顔が変形した犬
犬の名前は「ラッキー」と言います。
しかし、この子は名前とは違う運命をたどりました。
繁殖所で生まれたラッキーは、生まれつき頭部が変形していたのです。
変形した顔のラッキーに、ブリーダーは関心すら持ちません。
仲間たちが次々と貰われていき、ラッキーだけが繁殖所に残ります。
売り物にならないと考えたブリーダーは、無料である家族に引き渡しました。
家族が見つかったラッキーでしたが数ヶ月すると、
「いらない」という理由だけで保健所に引き渡されてしまうのです。
そんな飼い主のもとで、ラッキーが可愛がられていたとは到底思えません。
そこからはたらい回しにされ、里親と保健所を行ったり来たりが続きます。
そのような生活を経てラッキーは臆病な性格になり、新しい家族と馴染むことが難しくなります。

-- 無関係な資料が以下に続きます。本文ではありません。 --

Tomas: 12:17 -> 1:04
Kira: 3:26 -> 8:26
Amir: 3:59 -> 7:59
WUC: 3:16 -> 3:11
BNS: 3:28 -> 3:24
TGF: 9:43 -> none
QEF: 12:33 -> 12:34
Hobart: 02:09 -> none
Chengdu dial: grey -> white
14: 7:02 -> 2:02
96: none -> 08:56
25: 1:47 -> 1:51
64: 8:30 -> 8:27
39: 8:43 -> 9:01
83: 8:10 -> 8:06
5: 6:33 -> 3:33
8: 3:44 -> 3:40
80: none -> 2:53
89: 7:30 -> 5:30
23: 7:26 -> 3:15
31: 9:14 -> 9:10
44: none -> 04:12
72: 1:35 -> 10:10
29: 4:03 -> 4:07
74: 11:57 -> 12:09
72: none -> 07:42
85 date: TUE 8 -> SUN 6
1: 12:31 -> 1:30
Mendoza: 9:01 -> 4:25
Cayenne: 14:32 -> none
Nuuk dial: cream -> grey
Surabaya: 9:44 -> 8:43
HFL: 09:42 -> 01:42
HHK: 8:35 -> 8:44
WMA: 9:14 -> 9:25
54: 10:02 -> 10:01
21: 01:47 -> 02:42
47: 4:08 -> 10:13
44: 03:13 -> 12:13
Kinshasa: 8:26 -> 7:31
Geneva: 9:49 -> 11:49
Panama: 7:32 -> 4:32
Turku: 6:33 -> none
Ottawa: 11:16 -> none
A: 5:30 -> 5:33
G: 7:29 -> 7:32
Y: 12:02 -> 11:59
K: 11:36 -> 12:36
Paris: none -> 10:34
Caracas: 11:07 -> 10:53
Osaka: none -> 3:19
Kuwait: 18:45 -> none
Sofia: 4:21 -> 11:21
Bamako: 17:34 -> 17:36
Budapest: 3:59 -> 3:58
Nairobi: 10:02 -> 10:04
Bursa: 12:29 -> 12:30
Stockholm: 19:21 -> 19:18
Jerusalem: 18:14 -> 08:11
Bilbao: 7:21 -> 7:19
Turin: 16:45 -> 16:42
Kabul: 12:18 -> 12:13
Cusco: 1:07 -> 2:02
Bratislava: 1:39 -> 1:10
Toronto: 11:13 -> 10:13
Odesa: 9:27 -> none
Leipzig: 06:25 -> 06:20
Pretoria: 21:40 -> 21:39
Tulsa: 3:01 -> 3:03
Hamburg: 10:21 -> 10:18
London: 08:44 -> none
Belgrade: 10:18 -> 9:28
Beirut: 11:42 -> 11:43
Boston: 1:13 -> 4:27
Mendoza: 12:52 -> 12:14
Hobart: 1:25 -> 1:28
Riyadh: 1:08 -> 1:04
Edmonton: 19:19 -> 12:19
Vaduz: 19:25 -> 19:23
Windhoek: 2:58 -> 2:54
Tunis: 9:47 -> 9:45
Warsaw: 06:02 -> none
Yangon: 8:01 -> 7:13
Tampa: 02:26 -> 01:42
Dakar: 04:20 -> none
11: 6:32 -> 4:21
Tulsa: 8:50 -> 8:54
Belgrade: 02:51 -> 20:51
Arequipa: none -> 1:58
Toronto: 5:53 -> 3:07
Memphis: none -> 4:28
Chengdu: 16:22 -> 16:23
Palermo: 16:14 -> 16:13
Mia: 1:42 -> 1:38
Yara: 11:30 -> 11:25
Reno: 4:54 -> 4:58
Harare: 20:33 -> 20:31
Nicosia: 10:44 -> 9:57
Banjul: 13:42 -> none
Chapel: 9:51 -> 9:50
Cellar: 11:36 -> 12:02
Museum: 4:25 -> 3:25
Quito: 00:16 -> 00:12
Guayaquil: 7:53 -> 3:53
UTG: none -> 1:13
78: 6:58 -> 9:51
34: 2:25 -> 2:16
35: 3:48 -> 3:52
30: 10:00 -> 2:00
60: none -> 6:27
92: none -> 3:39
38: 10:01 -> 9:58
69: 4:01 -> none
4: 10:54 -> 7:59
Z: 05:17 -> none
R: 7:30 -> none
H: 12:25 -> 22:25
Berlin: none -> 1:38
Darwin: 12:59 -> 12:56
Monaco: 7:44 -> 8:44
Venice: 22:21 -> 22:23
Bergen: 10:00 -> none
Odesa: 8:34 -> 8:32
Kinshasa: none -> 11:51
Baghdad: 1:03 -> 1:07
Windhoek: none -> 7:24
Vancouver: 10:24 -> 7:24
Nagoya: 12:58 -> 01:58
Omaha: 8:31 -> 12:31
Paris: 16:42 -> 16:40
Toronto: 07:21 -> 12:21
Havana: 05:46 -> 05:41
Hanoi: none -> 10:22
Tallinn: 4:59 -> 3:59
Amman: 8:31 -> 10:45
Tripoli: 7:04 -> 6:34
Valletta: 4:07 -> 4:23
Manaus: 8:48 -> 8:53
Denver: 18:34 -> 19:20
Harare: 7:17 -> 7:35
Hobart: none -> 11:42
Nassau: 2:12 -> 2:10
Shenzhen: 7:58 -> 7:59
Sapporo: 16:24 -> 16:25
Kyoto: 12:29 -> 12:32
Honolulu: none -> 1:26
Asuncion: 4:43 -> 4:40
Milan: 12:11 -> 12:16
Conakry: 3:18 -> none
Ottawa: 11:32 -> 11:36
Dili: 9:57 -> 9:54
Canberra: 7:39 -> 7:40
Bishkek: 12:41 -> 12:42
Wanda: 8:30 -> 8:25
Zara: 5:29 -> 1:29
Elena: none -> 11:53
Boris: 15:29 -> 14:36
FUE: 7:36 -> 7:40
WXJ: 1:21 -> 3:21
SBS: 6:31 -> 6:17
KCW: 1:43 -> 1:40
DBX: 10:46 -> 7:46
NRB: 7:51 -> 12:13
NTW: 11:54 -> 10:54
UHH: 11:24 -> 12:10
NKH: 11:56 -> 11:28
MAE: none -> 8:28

6番目に引き取られた家では先住猫と折り合いが悪いという理由で、
数ヶ月間も裏庭の木の下で独りぼっちで繋がれていました。
女神の登場
結局、6番目の家族も引っ越しを理由に保健所へ引き渡します。
保健所のスタッフはこの子の将来に絶望を感じましたが、
ラッキーの写真と生い立ちを綴った文章をFacebookに投稿して最後のチャンスを待ちました。
するとアメリカ人女性のジェイミー・ホルトさんが、
悲しい目をしたラッキーに心を奪われてすぐに保健所に連絡します。
「ラッキーの里親になりたい」と申し出てくれたのです。
生まれてから一度も愛情を知らないラッキー。
ネグレクトなどの原因もあり、身体的にも精神的にも問題がありました。
それでもジェイミーさんの意思は変わらなかったのです。
「ラッキーは人工呼吸器無しでは息もできず、かなりやせ細っていました。
『お金は払いますから、ラッキーを助けて下さい』とお願いし、治療費だけで8000ドル(日本円で約87万円)かかりました。」
とジェイミーさんは振り返ります。
新しい名前
ラッキーの再スタートにお金を惜しまなかったジェイミーさん。
幸せを知らないラッキーに、愛情を注いであげたいという一心でした。
そしてラッキーは徐々に回復し、ジェイミーさんとも信頼関係で結ばれていったのです。
ジェイミーさんはラッキーの再出発のため、新しい名前を名付けることにしました。
その名は「Beaux Tox(ボー・トックス)」です。
フランス語で『美しい』と言う意味を持つ「Beaux」に、
しわ取りの「Botox8ボトックス注射)」をもじった名前です。
「ボトックス注射をした方がいい顔立ちだけれど、私はこの顔が好きです。」とジェイミーさんは語ります。
新しい家族と1年が過ぎたボー・トックスは、一緒に遊べる妹弟もできました。
今では好奇心旺盛な明るい性格になったそうです。
自分の全てを受け入れてくれる、本当の家族が見つかりました。
つらい思いをしてきたボー・トックスですが、これからは楽しく生きて欲しいですね。